For those DePaul students in the Loop, there are close options as well, such as a downtown mainstay Graham Cracker Comics on 77 E. Madison St. Slightly hidden by scaffolding, the revolving door entrance of Graham Cracker brings you into a place that feels like what a comic shop should be.

Opening in 1980, unabridged Bookstore in Lakeview has been operating for over 40 years. (Lucas Paredes)

The shelves of brightly-colored covers may be overwhelming at first, but upon closer look, one will find a meticulously organized collection of both classic superheroes and lesser-known and artsier indie pieces. 

“There have been some, you know, indie titles that have been wowing a lot of people,” said employee Julio Manzano. “Since they’re indie, nobody expects them to be amazing. So whenever we get orders in, it’s like, ‘oh, we got maybe five, 10 copies.’ And then it turns out that word on the street is it’s a new masterpiece.”

If Blue Demons travel south on Michigan Ave., they will find a place with a much different appearance than Graham Cracker but a similarly enthusiastic staff and community.

Exile in Bookville, located on the second floor of the Fine Arts Building at 410 S Michigan Ave. and named after the iconic Chicago indie record Exile in Guyville, lets you gaze out at Grant Park from floor-to-ceiling windows while browsing floor-to-ceiling shelves and admiring posters from classic indie bands. 

“[Customers] really enjoy sort of the atmosphere of the bookstore,” said Exile co-founder Kristin Enola Gilbert. “We’re not, You know, stuffy. We’re not playing classical music. We’re out and about talking to everyone and you know, everyone’s thinking to feel very at home at our bookstores, and that’s what we really want. We want everyone to feel like they have a place there.”

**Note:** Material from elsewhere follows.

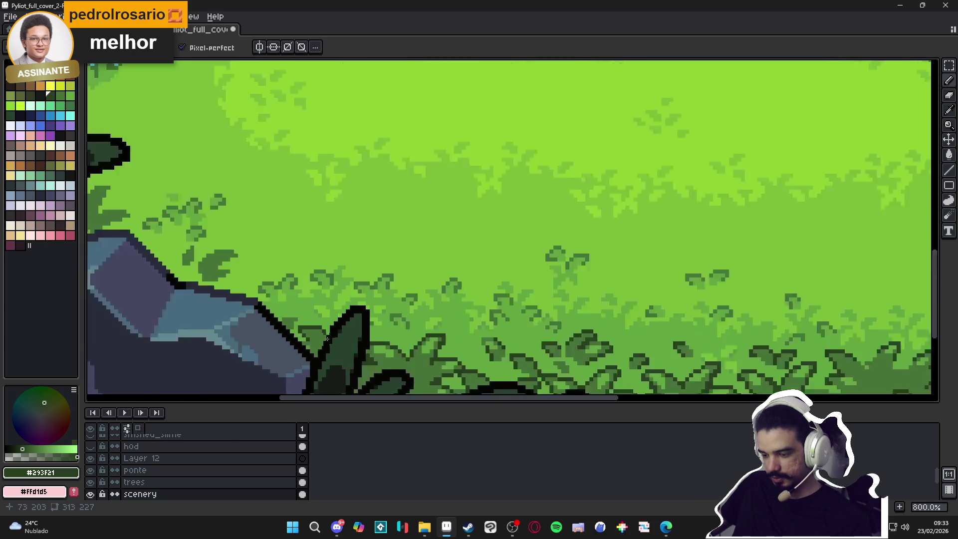
scroll(315, 331, up, 4)
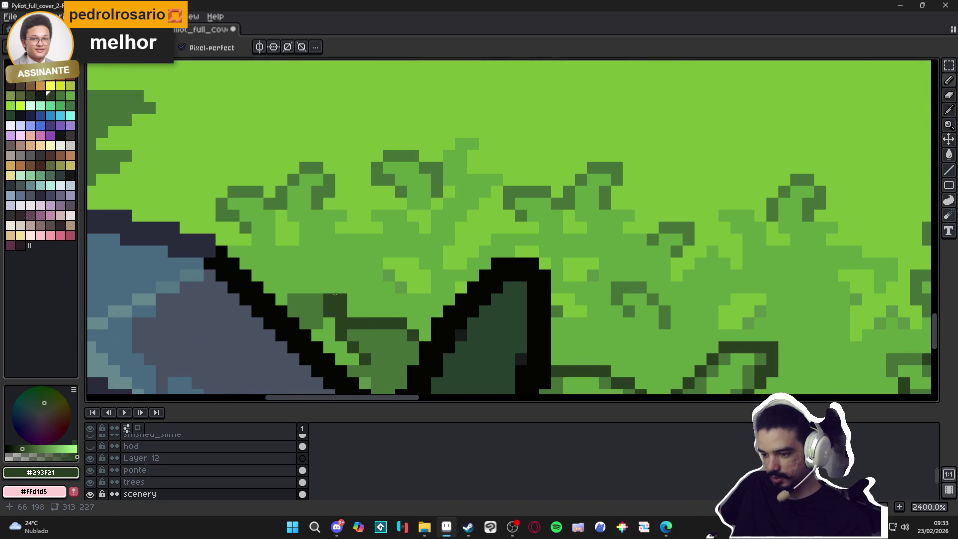
drag(335, 293, 305, 287)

Exile’s second birthday happens to fall on Independent Bookstore Day. They are hosting a party, filled with drinks, music and readings to unite and celebrate the passionate community that has made them a successful bookstore.

A bit farther from the Loop, nestled underneath a brick building at 23 E. Illinois St., resides after-words Bookstore. The store appears small at first glance, but the basement contains all manner of books, including more niche used books on spiritualism, homemaking or celebrity photo collections.

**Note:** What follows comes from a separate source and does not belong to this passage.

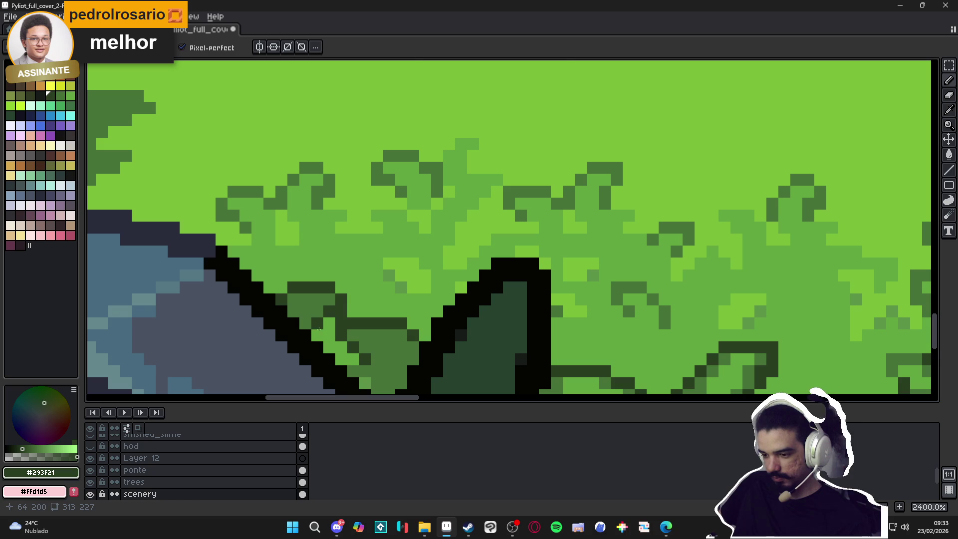
scroll(319, 329, down, 6)
drag(299, 324, 310, 324)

“You can’t really find it anywhere else,” customer Aria Reynolds said about the books she was looking for. “Something that you might not even be able to find online.”

Reynolds also shared their thoughts on what makes after-words, and other stores like it, appealing.

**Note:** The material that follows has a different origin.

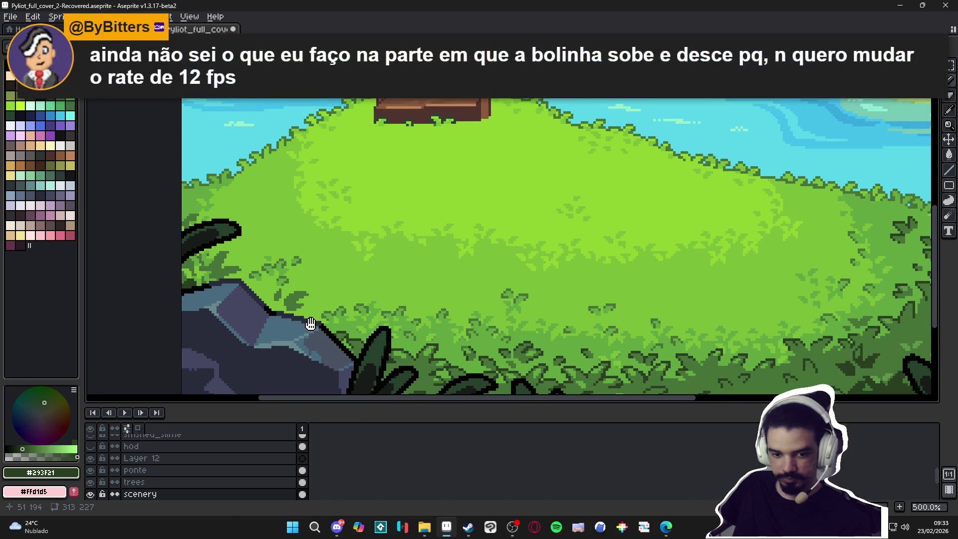
key(ctrl+s)
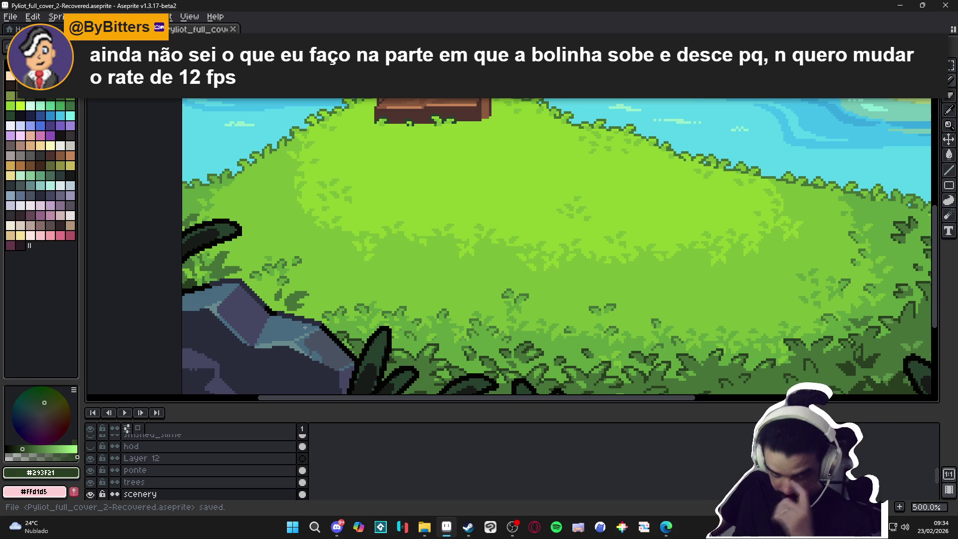
scroll(304, 328, down, 3)
scroll(222, 273, up, 4)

“You look at everybody around here and you know, everybody’s like looking for knowledge and you’re all here for the same reason,” she said. 

Finally, Gallery Bookstore at 923 W. Belmont Ave. provides a more vintage experience. Open since 1927, Gallery’s high shelves and narrow aisles are filled with new and used finds from sports almanacs to queer fiction.

Books truly own the space in this store, reflecting the anti-Kindle philosophy of enigmatic owner Bill, who refused to be interviewed for this story. If you decide to take a trip here, remember to silence your phone, don’t take any photographs and allow yourself to get lost in a piece of Chicago bookstore history.